5 – Les dissidents polonais. (G.A.)

 

 

 

 

 

396 – DU ROI

 

 

1767.

 

 

 

          Bonjour et bon an au patriarche de Ferney, qui ne m’envoie ni la prose ni les vers qu’il m’a promis depuis six mois. Il faut que vous autres patriarches vous ayez des usages et des mœurs en tout différents des profanes : avec des bâtons marquetés vous tachetez des brebis et trompez des beaux-pères ; vos femmes sont tantôt vos sœurs, tantôt vos femmes, selon que les circonstances le demandent : vous promettez vos ouvrages et ne les envoyez point : je conclus de tout cela qu’il ne fait pas bon se fier à vous autres, tout grands saints que vous êtes. Et qui vous empêche de donner signe de vie ? Le cordon qui entourait Genève et Ferney est levé, vous n’êtes plus bloqué par les troupes françaises, et l’on écrit de Paris que vous êtes le protégé de Choiseul. Que de raisons pour écrire ! Sera-t-il dit que je recevrai clandestinement vos ouvrages, et que je ne les tirerai plus de source ? Je vous avertis que j’ai imaginé le moyen de me faire payer ; je vous bombarderai tant et si longtemps de mes pièces, que, pour vous préserver de leur atteinte, vous m’enverrez des vôtres. Ceci mérite quelques réflexions. Vous vous exposez plus que vous ne le pensez.
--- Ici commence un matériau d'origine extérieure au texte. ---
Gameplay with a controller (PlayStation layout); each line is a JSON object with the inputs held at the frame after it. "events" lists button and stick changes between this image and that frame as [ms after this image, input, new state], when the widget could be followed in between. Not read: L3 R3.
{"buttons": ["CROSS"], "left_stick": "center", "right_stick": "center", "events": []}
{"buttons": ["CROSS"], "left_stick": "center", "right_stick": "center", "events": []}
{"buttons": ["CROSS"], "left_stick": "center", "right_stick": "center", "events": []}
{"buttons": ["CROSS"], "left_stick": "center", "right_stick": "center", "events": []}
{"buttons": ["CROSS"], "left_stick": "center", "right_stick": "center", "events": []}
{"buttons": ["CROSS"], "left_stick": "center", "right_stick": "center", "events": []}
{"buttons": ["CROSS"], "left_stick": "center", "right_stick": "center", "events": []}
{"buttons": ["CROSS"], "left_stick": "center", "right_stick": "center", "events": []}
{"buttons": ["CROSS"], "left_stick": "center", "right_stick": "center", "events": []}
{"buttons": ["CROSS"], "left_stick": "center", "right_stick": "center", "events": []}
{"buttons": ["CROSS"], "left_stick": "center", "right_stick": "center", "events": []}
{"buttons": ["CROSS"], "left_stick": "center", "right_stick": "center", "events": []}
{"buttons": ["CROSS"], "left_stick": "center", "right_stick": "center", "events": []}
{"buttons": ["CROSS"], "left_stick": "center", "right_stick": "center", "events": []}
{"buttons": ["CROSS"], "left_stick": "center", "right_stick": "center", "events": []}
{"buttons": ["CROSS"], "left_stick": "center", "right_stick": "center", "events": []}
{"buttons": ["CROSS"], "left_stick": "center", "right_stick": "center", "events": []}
Souvenez-vous combien le Dictionnaire de Trévoux (1) fut fatal au père Berthier ; et si mes pièces ont la même vertu, vous bâillerez en les recevant, puis on appellera le confesseur, et puis, etc., etc., etc. Ah ! patriarche, évitez d’aussi grands dangers, tenez-moi parole, envoyez-moi vos ouvrages, et je vous promets que vous ne recevrez plus de moi ni d’ouvrages soporifiques, ni de poisons léthargiques, ni de médisances sur les patriarches, leurs sœurs, leurs nièces, leurs brebis, et leur inexactitude, et que je serai toujours avec l’admiration due au père des croyants, etc.

 

 

 

1 – Ou plutôt, le Journal de Trévoux. Voyez aux FACÉTIES, la Relation de la mort de Berthier. (G.A.)